# Next Isb Meetup Poll



## pimpsqueak (25/5/12)

I don't make many of these polls, so I hope it is set up ok.
I've enabled multichoice but if you could keep it to 1 or 2 choices I think it would be best.


----------



## srcossens (25/5/12)

I voted, but I'm not really fussed on a date. I actually can't vote for a day in the same month.


----------



## barls (1/6/12)

got a few things coming up so hopefully i can make it.


----------



## black_labb (1/6/12)

where does one join this group?


----------



## barls (1/6/12)

you have pm


----------



## Josh (2/6/12)

Not being a real member of ISB, I won't vote. But if the dates suit, I might tag along.


----------



## barls (2/6/12)

josh your as much of a member as the rest of us. youve been to a couple of meeting now.

ps hows the wife travelling?


----------



## Josh (2/6/12)

barls said:


> josh your as much of a member as the rest of us. youve been to a couple of meeting now.
> 
> ps hows the wife travelling?



More than a couple. But I'll leave the organising to you guys. Will turn up if it's possible.

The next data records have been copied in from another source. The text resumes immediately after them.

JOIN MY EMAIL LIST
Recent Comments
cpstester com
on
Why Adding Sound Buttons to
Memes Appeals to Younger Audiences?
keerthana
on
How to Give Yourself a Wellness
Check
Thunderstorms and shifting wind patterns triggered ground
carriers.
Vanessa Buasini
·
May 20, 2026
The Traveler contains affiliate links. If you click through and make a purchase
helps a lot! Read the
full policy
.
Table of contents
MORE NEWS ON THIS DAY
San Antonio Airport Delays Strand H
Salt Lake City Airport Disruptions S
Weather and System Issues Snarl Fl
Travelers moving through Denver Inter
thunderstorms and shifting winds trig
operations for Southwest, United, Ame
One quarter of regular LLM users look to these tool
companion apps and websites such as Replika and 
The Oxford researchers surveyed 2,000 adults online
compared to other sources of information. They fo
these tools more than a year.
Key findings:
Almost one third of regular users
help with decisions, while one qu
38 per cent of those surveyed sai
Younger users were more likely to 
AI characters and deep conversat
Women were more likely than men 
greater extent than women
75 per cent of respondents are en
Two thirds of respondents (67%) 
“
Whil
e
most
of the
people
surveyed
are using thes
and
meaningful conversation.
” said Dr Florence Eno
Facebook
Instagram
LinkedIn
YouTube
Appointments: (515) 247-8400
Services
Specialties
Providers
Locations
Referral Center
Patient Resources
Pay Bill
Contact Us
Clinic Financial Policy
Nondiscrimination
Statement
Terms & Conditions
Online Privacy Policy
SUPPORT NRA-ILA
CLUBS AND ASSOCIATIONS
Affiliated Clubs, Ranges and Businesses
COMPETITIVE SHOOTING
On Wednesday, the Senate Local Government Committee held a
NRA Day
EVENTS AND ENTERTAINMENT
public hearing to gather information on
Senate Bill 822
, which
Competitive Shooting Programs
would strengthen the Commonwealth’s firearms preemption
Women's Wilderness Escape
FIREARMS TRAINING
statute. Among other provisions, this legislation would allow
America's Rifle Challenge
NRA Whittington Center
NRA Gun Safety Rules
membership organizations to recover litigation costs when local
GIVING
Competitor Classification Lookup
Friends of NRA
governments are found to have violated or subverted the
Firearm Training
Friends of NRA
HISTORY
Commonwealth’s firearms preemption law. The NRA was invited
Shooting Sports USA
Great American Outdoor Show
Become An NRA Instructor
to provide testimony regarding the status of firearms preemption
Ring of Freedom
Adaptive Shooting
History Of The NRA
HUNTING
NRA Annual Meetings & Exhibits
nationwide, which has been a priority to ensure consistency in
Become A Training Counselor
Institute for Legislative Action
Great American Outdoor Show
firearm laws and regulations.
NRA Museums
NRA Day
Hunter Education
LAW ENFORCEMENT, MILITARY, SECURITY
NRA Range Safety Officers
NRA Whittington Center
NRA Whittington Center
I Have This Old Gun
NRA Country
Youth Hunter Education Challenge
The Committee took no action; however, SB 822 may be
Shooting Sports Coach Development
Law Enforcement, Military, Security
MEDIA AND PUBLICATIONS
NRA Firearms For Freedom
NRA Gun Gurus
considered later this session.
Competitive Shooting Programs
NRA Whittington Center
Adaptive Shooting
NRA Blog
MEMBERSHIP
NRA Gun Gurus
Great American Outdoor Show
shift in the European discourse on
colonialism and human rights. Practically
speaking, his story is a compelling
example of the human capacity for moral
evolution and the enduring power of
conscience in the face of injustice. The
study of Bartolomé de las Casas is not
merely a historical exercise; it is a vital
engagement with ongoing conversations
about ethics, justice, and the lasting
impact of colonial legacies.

She's doing well. 20wk ultrasound was all clear. It's another boy! </hijack>


----------



## barls (2/6/12)

good work. 20wk all clear at this end as well. i know but not telling.
you can find out in oct.
still more of a member than fatz.


----------



## Barry (3/6/12)

You can meet up on 14th July at the ESB Comp. Just a thought, free beer and lunch.


----------